TASK DIRECTIONS:
Transcribe the stretch of entries below from the line with "right back paw: (286, 325)" through the line with "left back paw: (258, 322)", exactly and with both ends included; leave out all other lines.

DATA RECORDS:
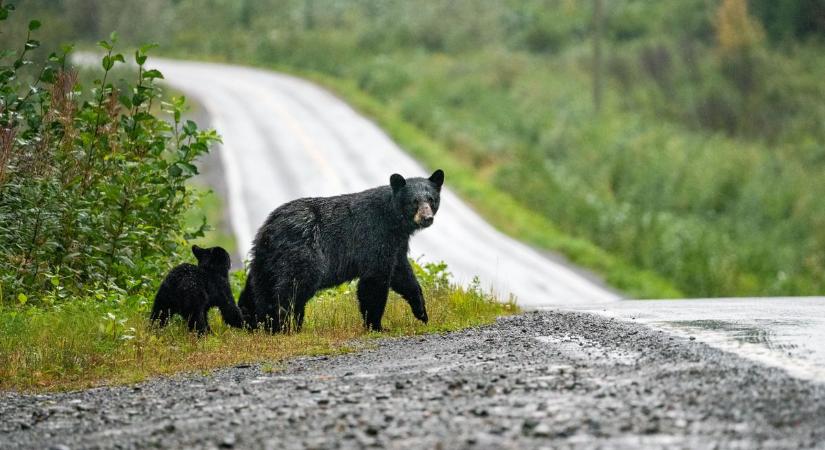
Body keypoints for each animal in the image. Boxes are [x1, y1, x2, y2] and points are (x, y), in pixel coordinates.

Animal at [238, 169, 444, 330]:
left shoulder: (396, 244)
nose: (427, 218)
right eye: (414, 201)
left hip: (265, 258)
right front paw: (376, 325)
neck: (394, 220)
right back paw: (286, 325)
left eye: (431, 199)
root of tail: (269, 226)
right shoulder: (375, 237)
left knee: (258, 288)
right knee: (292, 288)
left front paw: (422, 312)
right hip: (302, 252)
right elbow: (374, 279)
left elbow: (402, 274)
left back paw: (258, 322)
...
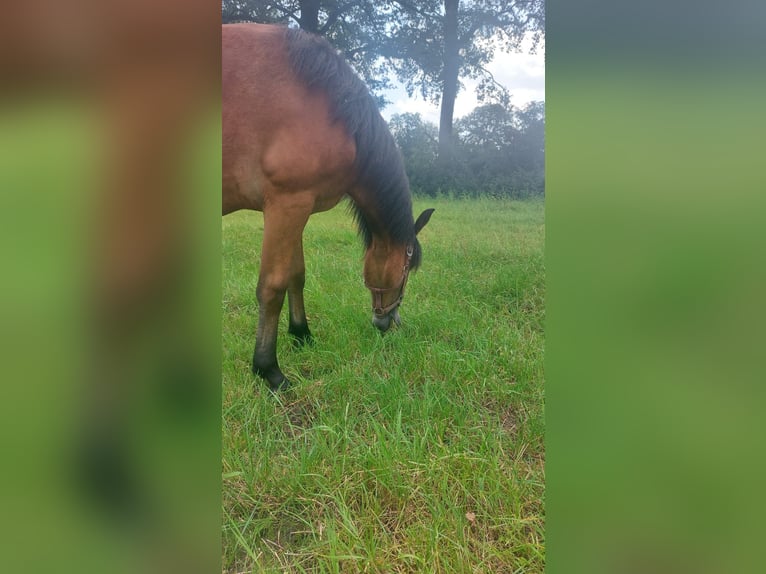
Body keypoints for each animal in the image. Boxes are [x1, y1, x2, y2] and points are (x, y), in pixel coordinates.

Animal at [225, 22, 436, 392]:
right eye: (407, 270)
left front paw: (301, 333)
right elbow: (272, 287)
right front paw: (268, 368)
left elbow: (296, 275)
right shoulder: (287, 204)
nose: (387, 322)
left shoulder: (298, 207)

RESPONSE:
right back paw: (286, 325)
left eye: (431, 199)
root of tail: (269, 226)
right shoulder: (375, 237)
left knee: (258, 288)
right knee: (292, 288)
left front paw: (422, 312)
right hip: (302, 252)
right elbow: (374, 279)
left elbow: (402, 274)
left back paw: (258, 322)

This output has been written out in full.